Tengo una atracción especial por las guardias de los hospitales y los quirófanos. Siempre, de una u otra manera, acabo con alguno de mis hijos en alguna de estas macabras circunstacias.
Cuando Martín tuvo amigdalitis y hubo que operarlo -debería tener unos seis años- en la clínica nos explicaron que sólo uno de los padres podía entrar al quirófano con el chico. Con Valeria, con quien ya en esa época empezábamos a competir de manera infame y a disputarnos el amor de nuestro hijo mayor como si se tratara de un coto de caza, decidimos que lo más justo sería que Tincho mismo decidiera.
Me eligió a mí y terminé con una bata descartable azul, cofia y barbijo, sosteniéndole una mascarilla de goma enorme que le administraría la anestesia.
Al poco tiempo de habernos separado, una tarde que los chicos estaban conmigo, Carolina se tropezó -nunca supe por qué- y fue a dar al piso, aterrizando sobre la pera. El tajo se solucionaba fácilmente con tres puntos de sutura, de las manos expertas del cirujano plástico de guardia. Pero hasta que la tranquilicé, le limpié la herida, cargué los tres chicos en el auto y llegué a la guardia más cercana, había dejado un reguero de sangre que parecía una película de Wes Craven o "un comercial de plasma", como hubiera dicho Boogie el Aceitoso.
Al día siguiente, cuando fui a dejar a los chicos con su madre, le relaté los pormenores del incidente y cómo se había solucionado. Le expliqué con lujo de detalles cómo limpiar y cuidar la herida y le dejé los datos del cirujano, para que la llevara, tres días después, a sacarse los puntos. Hasta le devolví el vestido que Caro llevaba puesto en el momento del incidente, lavado y todo. Esa tarde, me fui de lo de Valeria con una cierta y egocéntrica sensación de orgullo: el pobre padre soltero había lidiado con una emergencia médica que involucraba litros de sangre, exitosamente y sin ayuda de nadie.
Ayer a la tarde estábamos con Mili, tirados en la cama, viendo "Bee movie" por vez número mil, cuando sonó el celular. Detuve la película y atendí a Valeria, esperando la andanada de reproches e insultos usuales.
- Si no es una emergencia, llamame más tarde - le dije.
- Es una emergencia - lloraba mi exposa al otro lado del teléfono - Natalia rompió una botella sin querer y se cortó las manos con los vidrios.
- Ok, tranquilizate y decime a dónde estás.
- En la guardia de la Clínica Santo Cesario.
- ¿Ya la están atendiendo?
- Sí, le tienen que dar un punto en cada mano, pobrecita, mi chiquita.

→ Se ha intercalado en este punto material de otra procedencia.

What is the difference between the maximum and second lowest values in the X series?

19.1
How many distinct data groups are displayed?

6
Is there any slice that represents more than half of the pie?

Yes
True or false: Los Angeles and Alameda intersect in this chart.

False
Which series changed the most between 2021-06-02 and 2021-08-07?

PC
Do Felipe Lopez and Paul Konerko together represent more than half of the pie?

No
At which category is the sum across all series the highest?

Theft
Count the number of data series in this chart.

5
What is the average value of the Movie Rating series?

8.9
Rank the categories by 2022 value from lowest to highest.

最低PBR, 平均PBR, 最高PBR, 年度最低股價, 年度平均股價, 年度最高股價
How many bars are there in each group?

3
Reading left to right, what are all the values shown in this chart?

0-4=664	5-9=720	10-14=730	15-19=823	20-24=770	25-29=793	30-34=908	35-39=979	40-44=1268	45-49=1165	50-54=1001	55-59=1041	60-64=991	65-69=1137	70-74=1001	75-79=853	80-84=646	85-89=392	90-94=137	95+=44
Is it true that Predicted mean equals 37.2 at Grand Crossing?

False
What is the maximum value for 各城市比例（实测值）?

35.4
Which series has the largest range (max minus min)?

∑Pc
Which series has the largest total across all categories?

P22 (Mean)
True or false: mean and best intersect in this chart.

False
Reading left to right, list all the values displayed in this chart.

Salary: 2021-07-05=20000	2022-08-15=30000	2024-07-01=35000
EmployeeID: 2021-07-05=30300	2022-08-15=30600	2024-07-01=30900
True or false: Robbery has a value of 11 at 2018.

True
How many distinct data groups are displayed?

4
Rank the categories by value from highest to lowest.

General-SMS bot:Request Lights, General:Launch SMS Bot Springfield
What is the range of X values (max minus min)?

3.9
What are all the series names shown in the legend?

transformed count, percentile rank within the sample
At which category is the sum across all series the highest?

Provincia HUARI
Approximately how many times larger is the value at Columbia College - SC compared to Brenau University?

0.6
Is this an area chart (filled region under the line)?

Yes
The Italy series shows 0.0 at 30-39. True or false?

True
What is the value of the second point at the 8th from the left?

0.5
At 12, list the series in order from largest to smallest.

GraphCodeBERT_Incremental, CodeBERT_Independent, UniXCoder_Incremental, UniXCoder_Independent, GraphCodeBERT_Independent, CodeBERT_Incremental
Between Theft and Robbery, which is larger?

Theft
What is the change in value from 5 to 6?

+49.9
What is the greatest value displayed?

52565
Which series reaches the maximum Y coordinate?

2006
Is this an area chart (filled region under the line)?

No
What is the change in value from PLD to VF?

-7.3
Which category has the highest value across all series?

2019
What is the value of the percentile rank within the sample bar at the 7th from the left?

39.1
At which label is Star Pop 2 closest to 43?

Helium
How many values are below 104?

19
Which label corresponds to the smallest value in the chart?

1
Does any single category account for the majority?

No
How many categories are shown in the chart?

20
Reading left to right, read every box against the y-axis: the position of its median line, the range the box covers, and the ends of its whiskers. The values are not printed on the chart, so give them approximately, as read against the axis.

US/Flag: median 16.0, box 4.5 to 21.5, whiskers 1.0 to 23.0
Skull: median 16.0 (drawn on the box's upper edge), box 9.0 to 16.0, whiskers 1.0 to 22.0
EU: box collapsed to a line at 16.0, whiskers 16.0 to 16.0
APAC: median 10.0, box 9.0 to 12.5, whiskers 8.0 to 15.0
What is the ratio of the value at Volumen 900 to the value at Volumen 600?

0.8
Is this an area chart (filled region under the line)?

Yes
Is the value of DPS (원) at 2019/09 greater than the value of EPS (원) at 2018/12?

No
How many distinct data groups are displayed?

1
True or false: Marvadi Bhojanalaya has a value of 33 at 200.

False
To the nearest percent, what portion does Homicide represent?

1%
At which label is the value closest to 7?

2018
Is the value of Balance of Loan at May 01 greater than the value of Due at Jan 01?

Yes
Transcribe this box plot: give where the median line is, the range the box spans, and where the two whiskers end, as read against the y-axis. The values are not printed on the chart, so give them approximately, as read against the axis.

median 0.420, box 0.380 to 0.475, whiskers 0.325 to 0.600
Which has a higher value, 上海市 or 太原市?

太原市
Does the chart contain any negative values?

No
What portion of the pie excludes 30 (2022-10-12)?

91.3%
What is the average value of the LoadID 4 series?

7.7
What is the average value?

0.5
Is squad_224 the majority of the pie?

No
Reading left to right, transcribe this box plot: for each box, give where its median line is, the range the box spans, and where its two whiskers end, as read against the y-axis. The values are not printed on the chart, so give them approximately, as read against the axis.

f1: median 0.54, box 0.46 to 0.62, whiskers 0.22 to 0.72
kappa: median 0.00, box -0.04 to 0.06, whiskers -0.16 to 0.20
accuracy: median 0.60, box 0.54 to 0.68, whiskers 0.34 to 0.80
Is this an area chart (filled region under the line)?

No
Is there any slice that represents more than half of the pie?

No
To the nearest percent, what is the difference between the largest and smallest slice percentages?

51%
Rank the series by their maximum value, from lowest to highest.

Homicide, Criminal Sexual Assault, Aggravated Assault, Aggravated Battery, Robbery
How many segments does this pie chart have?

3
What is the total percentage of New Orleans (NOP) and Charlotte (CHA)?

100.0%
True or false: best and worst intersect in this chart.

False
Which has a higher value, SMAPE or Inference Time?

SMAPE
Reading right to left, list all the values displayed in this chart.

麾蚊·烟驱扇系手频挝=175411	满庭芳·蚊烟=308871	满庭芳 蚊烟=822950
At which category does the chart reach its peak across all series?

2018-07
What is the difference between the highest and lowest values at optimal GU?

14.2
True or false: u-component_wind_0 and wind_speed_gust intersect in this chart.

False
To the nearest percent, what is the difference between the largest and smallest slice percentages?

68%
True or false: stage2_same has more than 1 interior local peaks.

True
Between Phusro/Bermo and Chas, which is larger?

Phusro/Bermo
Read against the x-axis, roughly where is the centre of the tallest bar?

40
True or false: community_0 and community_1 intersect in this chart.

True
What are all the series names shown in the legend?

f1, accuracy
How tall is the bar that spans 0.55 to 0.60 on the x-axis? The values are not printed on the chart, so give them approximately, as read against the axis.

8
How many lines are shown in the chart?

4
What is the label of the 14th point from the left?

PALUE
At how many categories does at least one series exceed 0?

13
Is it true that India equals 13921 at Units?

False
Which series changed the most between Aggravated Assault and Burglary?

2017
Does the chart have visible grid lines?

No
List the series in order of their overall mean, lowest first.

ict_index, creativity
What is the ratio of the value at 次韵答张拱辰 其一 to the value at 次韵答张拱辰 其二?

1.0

- Bueno, pero ya está todo bajo control.
- Sí, pero...
- ¿Sí, pero qué, Valeria?
- Que ya que me abandonaste, ya que me dejaste sola en la vida, lo menos que podrías hacer es venir acá y hacerte cargo.
Corté el teléfono, apagué el televisor y me puse las zapatillas. Le expliqué a Mili brevemente la situación y, antes de irme, se me ocurrió dejarle la anécdota, de regalo.
- ¿Sabés lo que me dijo mi ex?
- ¿Qué te dijo?
- "Ya que me abandonaste, ya que me dejaste sola en la vida, lo menos que podrías hacer es venir acá y hacerte cargo" - cité con tono melodramático digno de una telenovela de Migré.
- Ah... ya me parecía.
- ¿Qué cosa te parecía, amor?
- Ya me preguntaba en qué momento esto iba a pasar a ser culpa tuya.